Growth drivers: Micro to macro

Consumers relate to plant-based beverage consumption from various motives—from guilt-free, all-day snacking to global humanitarian efforts to climate change activism.

Climate-conscientious consumers believe that switching to a plant-based diet can help fight climate change. A recent report from the United Nations suggests that high consumption of animal-based products is fueling global warming8 . Many plant-based beverages have also opted for eco-friendly packaging like cardboard cartons instead of plastic containers.


This shift to plant-based alternatives is a major trend promoted by many social media influencers and fitness experts. Consumers are told that plant-based beverages are much healthier options over conventional drink options due to their no or low-sugar content, a lack of artificial agents, and a low impact on the planet.

In the ever-evolving beverage industry, soda is no longer king. Innovation and health have become some of the biggest factors in a product’s success. Today’s consumers expect great taste, but also consider what value a beverage brings to their overall health and its impact on the environment.

All these factors make plant-based beverages the drinks of choice over traditional beverages.

Plant-based beverages are driving M&A

The surge in consumer demand for plant-based beverages has triggered a wave of mergers and acquisition (M&A) activity from investors. Deal volume in the category has nearly doubled in the first 10 months of 2019 compared to 2018, and will likely exceed all other beverage categories by this year’s end.



Venture capital (VC) continues to play an important role in the sector’s development, as VCs invested in nearly 35 percent of the sector’s transactions from 2016 to 20199 . The VCs have been focusing more and more on smaller start-ups that offer unique, functional benefits such as such as Perfect Day Foods—which uses fermentation to create “flora-based dairy protein.”

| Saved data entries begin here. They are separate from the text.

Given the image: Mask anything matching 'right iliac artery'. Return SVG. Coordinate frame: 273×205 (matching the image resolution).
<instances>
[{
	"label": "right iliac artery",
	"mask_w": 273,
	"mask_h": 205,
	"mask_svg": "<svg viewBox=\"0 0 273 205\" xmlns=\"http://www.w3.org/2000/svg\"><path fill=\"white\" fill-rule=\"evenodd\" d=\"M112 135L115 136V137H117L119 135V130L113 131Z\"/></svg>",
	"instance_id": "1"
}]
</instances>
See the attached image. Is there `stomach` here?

Larger corporations are utilizing M&A to build vertical integration with technology providers and ingredient suppliers such as Cargill’s acquisition of plant-based additive provider Delacon Biotechnik GmbH in Austria. Other corporations are investing through their incubators to keep up in the market. Kraft Heinz’s latest project, “Springboard Brands,” is incubator program that focuses on funding disruptive start-ups with a $50,000 investment. The incubator recently invested in Blake’s Seed Based, BRAMI, Ka-Pop! Ancient inGRAINed Snack Co™, Origin Almond ®, and Tiny Giants. Given the category’s strong growth outlook and fragmented value chain, the outlook for further industry consolidation remains very favorable. As a result, transaction value multiples have been ranging upwards 18x LTM EBITDA10 in the plant-based beverage sector, with equal interest from both corporate and financial buyers.

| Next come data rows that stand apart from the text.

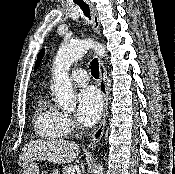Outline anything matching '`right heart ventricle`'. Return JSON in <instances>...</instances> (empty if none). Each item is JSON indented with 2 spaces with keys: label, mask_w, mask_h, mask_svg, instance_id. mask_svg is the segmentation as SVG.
Returning <instances> with one entry per match:
<instances>
[{
  "label": "right heart ventricle",
  "mask_w": 175,
  "mask_h": 174,
  "mask_svg": "<svg viewBox=\"0 0 175 174\" xmlns=\"http://www.w3.org/2000/svg\"><path fill=\"white\" fill-rule=\"evenodd\" d=\"M34 130L39 137L47 140H60L67 135L63 113L45 96L36 103Z\"/></svg>",
  "instance_id": "obj_1"
}]
</instances>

Looking ahead, we expect that increasing demand from thirsty, flexitarian consumers will drive largecap food and beverage companies to embrace plantbased beverages. Developing the required product knowledge, cold-chain infrastructure, and consumer insights to succeed in this growing space will require significant time and investment capital.

Footnotes

  1. Nestle.com, Nestlé USA agrees to acquire Sweet Earth (September 7, 20017).
  2. Coca-colacompany.com, Coca-Cola closes acquisition of AdeS Plant-Based Beverages (March 28, 2017).
  3. Whitewave.com, Danone to acquire WhiteWave, a USD 4bn sales global leader in organic foods, plant-based milks and related products (July 7, 2016). 
  4. CNBC.com, Beyond meat’s massive run may be getting young investors into some bad stock market habits (June 18, 2018).
  5. KPMG analysis, Euromonitor.
  6. The Good Food Institute, Plant-based market overview.
  7. Here & Now, Nobody is moving our cheese: American surplus reaches record high, Samantha Raphelson (January 9, 2019).
  8. BBC.com, Plant-based diet can fight climat change – UN, Roger Harabin (August 8, 2019).
  9. Pitchbook, accessed October 2019.
  10. Thomson Deals, accessed October 2019.